Face Masks, Face Shields and Society



Face shields in a socially distant social society, an experience working through COVID-19.
We have all been witnessing a sudden and abrupt shift in how we socialize in a 2020 society. Work, play, school, and other social settings have taken on sudden new forms as the world continues to deal with COVID-19. Working in the medical industry supporting first responders, and understanding what they actually do is a blessing. We are fortunate to have these individuals working every day to keep us safe. Finally, seeing them on the news, daily, receiving the support and accolades they deserve is wonderful, especially during this ongoing pandemic. Sorry celebrities, it’s the true hero’s time to be honored. Now that we have all learned what “PPE” means, and the importance of protecting ourselves and others, the “who, how, and where” of the use of PPE is evolving as more knowledge is known about this virus and how it is transmitted.

We are seeing an increased emphasis and some mandates that face masks should be worn in public. As divisive as this issue has started to become, these masks are “PPE” that minimize the risk of passing the virus from person to person. I certainly don’t want to pass anything to anyone, but how do I protect myself? How can I protect my family? But also, how can first responders, those working in acute and non-acute healthcare settings, better protect themselves while giving of themselves?

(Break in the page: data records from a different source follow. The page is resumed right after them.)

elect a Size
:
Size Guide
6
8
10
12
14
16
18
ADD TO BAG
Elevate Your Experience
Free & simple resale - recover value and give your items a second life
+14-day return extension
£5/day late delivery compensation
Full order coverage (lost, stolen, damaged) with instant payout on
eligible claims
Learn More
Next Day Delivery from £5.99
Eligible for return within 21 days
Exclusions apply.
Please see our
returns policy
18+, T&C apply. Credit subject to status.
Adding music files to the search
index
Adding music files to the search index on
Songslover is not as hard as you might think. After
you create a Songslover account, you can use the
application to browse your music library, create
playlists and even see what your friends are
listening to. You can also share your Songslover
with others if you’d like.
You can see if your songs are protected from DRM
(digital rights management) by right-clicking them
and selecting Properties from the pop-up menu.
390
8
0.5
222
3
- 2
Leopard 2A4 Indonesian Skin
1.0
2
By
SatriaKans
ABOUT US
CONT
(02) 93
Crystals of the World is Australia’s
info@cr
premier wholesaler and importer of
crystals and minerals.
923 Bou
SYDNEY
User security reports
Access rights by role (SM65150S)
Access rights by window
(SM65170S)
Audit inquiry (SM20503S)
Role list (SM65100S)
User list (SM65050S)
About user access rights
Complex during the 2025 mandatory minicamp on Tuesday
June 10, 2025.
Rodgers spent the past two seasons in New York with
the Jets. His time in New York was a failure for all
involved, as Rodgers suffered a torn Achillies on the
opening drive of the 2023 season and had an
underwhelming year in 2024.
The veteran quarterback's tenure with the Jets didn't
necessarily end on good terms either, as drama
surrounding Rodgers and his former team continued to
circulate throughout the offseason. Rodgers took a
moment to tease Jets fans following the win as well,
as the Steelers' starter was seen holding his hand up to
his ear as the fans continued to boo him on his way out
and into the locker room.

Recently, I was admitted to the ER of my local hospital. After my CT scan came back looking either like Covid-19 or Pneumonia, I was whisked up to the hospital’s newly converted “COVID Floor.” After three specific tests for the coronavirus was told I did not have COVID-19. I was fortunate. However, what I observed was the team on the “COVID Floor” all wore face shields in addition to their face masks.

“Of course, the nurse from the midnight shift was the one I could speak with and shared that the face masks, for those wearing them, minimize the risk of transmitting the virus to others but,the face shields minimize the risk of getting the virus from others.”

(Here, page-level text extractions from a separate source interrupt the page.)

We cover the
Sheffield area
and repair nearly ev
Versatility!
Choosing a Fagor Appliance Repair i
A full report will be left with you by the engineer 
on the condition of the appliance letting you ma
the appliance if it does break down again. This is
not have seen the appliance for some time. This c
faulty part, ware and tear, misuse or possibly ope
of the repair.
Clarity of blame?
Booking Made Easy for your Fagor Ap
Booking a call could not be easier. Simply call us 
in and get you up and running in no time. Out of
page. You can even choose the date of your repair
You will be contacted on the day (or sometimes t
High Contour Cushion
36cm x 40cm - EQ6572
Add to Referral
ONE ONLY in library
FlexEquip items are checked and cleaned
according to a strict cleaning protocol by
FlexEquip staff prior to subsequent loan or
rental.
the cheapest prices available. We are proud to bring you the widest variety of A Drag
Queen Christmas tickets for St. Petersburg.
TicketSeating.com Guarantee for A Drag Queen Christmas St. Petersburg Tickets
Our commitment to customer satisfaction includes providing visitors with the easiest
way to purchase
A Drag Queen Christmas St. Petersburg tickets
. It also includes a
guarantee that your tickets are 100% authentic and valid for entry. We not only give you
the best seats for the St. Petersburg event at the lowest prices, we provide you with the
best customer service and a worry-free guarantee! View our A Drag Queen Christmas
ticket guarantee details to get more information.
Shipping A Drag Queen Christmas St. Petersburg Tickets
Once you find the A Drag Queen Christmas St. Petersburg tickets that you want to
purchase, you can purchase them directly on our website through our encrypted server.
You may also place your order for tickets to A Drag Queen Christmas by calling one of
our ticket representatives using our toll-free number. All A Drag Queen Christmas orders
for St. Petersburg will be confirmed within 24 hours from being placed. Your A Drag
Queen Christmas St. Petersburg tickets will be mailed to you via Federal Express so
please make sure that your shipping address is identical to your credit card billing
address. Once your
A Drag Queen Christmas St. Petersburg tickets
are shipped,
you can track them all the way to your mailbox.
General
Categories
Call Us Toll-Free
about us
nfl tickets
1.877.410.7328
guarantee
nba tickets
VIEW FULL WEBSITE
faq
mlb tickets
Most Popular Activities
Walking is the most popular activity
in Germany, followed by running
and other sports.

More recently, as data collection increases and our knowledge continues to evolve, articles are now being published of the benefits of the use of face shields.

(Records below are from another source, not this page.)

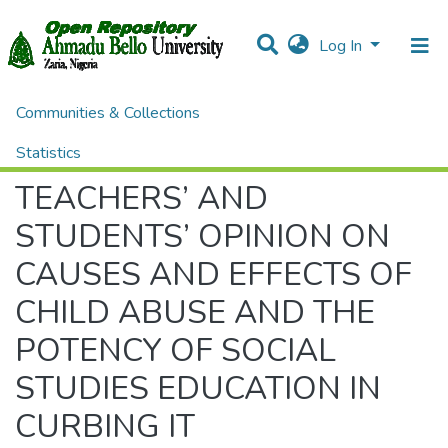
Log In
Communities & Collections
Home
Theses and Dissertations
EDUCATION
TEACHERS’ AND STUDENTS’ OPINION ON CAUSES AND EFFECTS OF CHILD ABUSE AND THE POTENCY OF SOCIAL STUDIES EDUCATION IN CURBING IT
Statistics
TEACHERS’ AND
All of DSpace
STUDENTS’ OPINION ON
CAUSES AND EFFECTS OF
CHILD ABUSE AND THE
POTENCY OF SOCIAL
STUDIES EDUCATION IN
CURBING IT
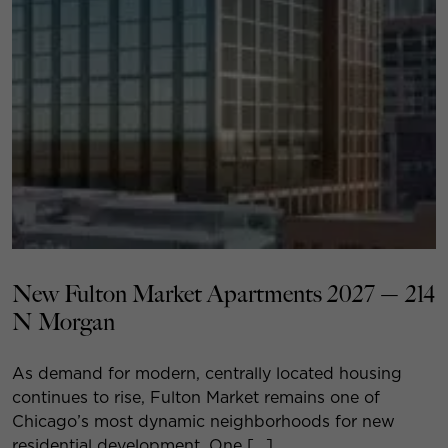
New Fulton Market Apartments 2027 — 214
N Morgan
As demand for modern, centrally located housing
continues to rise, Fulton Market remains one of
Chicago’s most dynamic neighborhoods for new
residential development. One […]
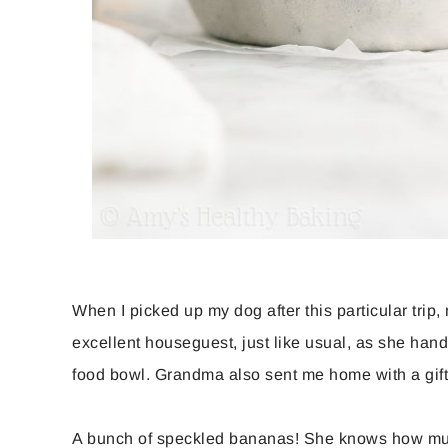
When I picked up my dog after this particular tri
excellent houseguest, just like usual, as she han
food bowl. Grandma also sent me home with a gi
A bunch of speckled bananas! She knows how muc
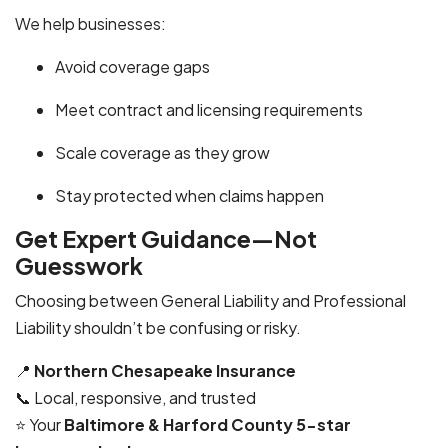
We help businesses:
Avoid coverage gaps
Meet contract and licensing requirements
Scale coverage as they grow
Stay protected when claims happen
Get Expert Guidance—Not
Guesswork
Choosing between General Liability and Professional
Liability shouldn’t be confusing or risky.
📍
Northern Chesapeake Insurance
📞 Local, responsive, and trusted
⭐ Your
Baltimore & Harford County 5-star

Well, this week, it was time to rejoin society and get out and back to work. I prepared for my trip to St. Louis, and hand sanitizer mounted securely on the side of my backpack. My “have fun work hard” face mask my daughter gave me to ensure safety from me at the airports and on the plane, and Clorox Wipes given to me by my wife in a zip lock bag (positioned for easy access to wipe down everything in sight.) What I encountered during my week of traveling to and from St. Louis was a society that is too social to “social distance.” This begs the question… in order to beat this virus are face masks enough? Two individuals on the flight to St. Louis wore both face shields along with masks. Are masks enough for just those on the Covid Floor of a hospital? Should every healthcare provider/supporter wear a face mask and a face shield in any acute and non-acute care setting? Clearly, those wearing them are concerned about both themselves and all of us. Shouldn’t we all be?
It has been four months since the beginning of this new anti-social social society. Okay, but how do we re-engage with work, with loved ones, friends, and the outside world? Can we get back to a seemingly normal routine “safely?”
…or must we, for the foreseeable future, submit to this new anti-social social society?